Le seul visuel qui n’est pas factuel en effet est celui qui dit que l’immigration crée des histoires. Et c’est vrai que cela crée des histoires et ce, à plusieurs niveaux : des histoires personnelles qui touche chaque personne, des histoires avec le pays dans lequel elle s’est intégrée et bien sûr des histoires dues à la nervosité ambiante qui fait que ce sont souvent des personnes rejetées.

A mon sens, cette campagne a surtout quelque chose de courageux. Il faut assumer sa force et ses valeurs d’accueil.

Enfin, quel conseil donneriez-vous à d’autres musées de taille similaire qui souhaitent lancer une campagne sans forcément en avoir le budget ?

Selon moi, dans la vie, beaucoup de choses sont une question d’énergie.
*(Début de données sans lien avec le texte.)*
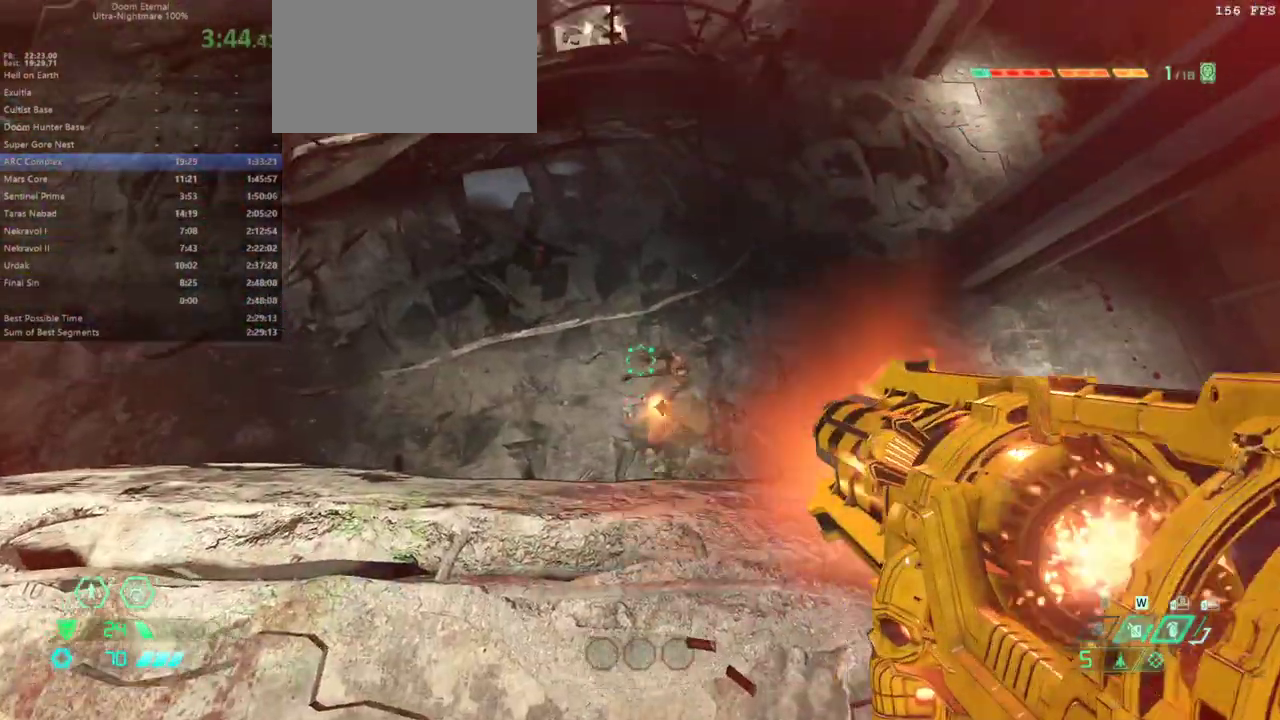
{"keys": ["fw", "l"], "mouse": [], "events": [[33, "mouse_left", "up"], [33, "r", "down"], [167, "r", "up"], [267, "l", "down"], [500, "fw", "down"]]}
Ton grand-père dans un musée © Musée de l'histoire de l'immigration-Palais de la Porte Dorée

Ton grand-père dans un musée © Musée de l'histoire de l'immigration-Palais de la Porte Dorée

Pour une campagne de communication, il faut d’abord prendre quelqu’un de la partie. Nous avons montré avec le musée de l’histoire de l’immigration qu’une campagne de communication bien faite était utile et touchait les gens.

Deuxième point, ne pas hésiter à faire appel au mécénat de compétences qui est très brillant et malheureusement sous- exploité. Les gens sont prêts à se laisser convaincre si on a du coeur, si on partage son projet avec passion.
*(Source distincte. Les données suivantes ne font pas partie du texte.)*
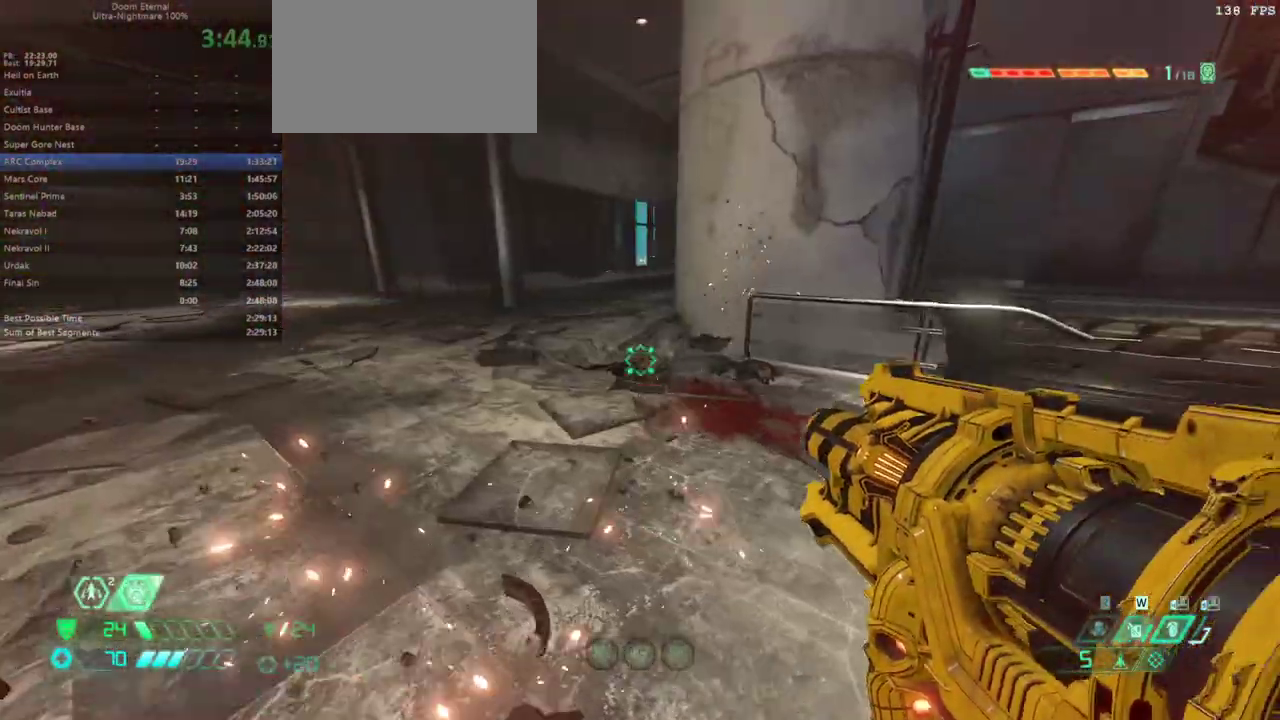
{"keys": [], "mouse": [], "events": [[133, "fw", "up"], [233, "l", "up"]]}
Chez Betc, nous faisons beaucoup de mécénat de compétences. Nous avons travaillé pour la BNF, le château de Versailles à la demande de Jean-Jacques Aillagon, le Grand Palais pour Jean-Paul Cluzel. Ce mécénat est pris sur le temps de travail des salariés et ces derniers choisissent sur quels projets ils souhaitent s’investir. Nous avons une très forte adhésion du personnel parce que justement les projets ont du coeur. Nous contribuons quand nous le pouvons. Par contre, les espaces publicitaires, par exemple, ne sont pas toujours offerts. Certains musées en ont clairement le budget, pas comme celui de l’histoire de l’immigration. Il faut être raisonnable dans son investissement personnel.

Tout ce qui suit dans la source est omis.